The right to exclude or to expel all aliens, or any class of aliens, absolutely or upon certain conditions, in war or in peace, being an inherent and inalienable right of every sovereign and independent nation, essential to its safety, its independence and its welfare, the question now before the court is whether the manner in which Congress has exercised this right in sections 6 and 7 of the act of 1892 is consistent with the Constitution.
The United States are a sovereign and independent nation, and are vested by the Constitution with the entire control of international relations, and with all the powers of government necessary to maintain that control and to make it effective. The only government of this country, which other nations recognize or treat with, is the government of the Union; and the only American flag known throughout the world is the flag of the United States.

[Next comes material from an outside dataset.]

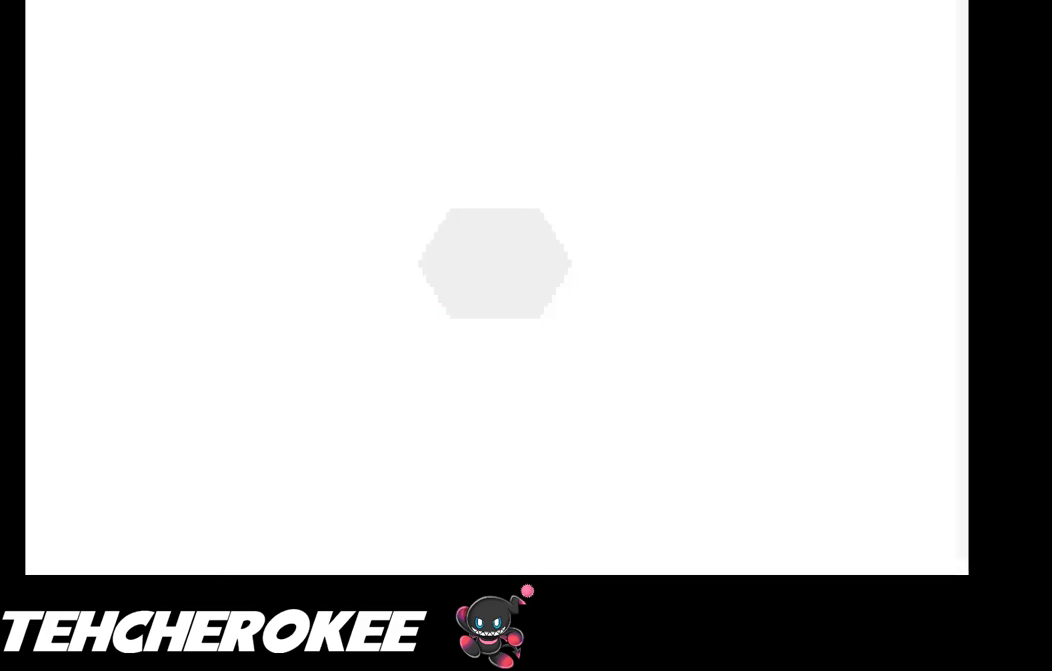
{"buttons": ["START"], "events": [[33, "B", "up"], [67, "START", "up"], [83, "B", "down"], [133, "START", "down"], [150, "B", "up"], [200, "B", "down"], [217, "START", "up"], [250, "B", "up"], [283, "START", "down"], [317, "B", "down"], [350, "START", "up"], [367, "B", "up"], [417, "B", "down"], [433, "START", "down"], [483, "B", "up"]]}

The Constitution of the United States speaks with no uncertain sound upon this subject. That instrument, established by the people of the United States as the fundamental law of the land, has conferred upon the President the executive power; has made him the commander-in-chief of the army and navy; has authorized him, by and with the consent of the *712 Senate, to make treaties, and to appoint ambassadors, public ministers and consuls; and has made it his duty to take care that the laws be faithfully executed. The Constitution has granted to Congress the power to regulate commerce with foreign nations, including the entrance of ships, the importation of goods and the bringing of persons into the ports of the United States; to establish a uniform rule of naturalization; to define and punish piracies and felonies committed on the high seas, and offences against the law of nations; to declare war, grant letters of marque and reprisal, and make rules concerning captures on land and water; to raise and support armies, to provide and maintain a navy, and to make rules for the government and regulation of the land and naval forces; and to make all laws necessary and proper for carrying into execution these powers, and all other powers vested by the Constitution in the government of the United States, or in any department or officer thereof. And the several States are expressly forbidden to enter into any treaty, alliance or confederation; to grant letters of marque and reprisal; to enter into any agreement or compact with another State, or with a foreign power; or to engage in war, unless actually invaded, or in such imminent danger as will not admit of delay.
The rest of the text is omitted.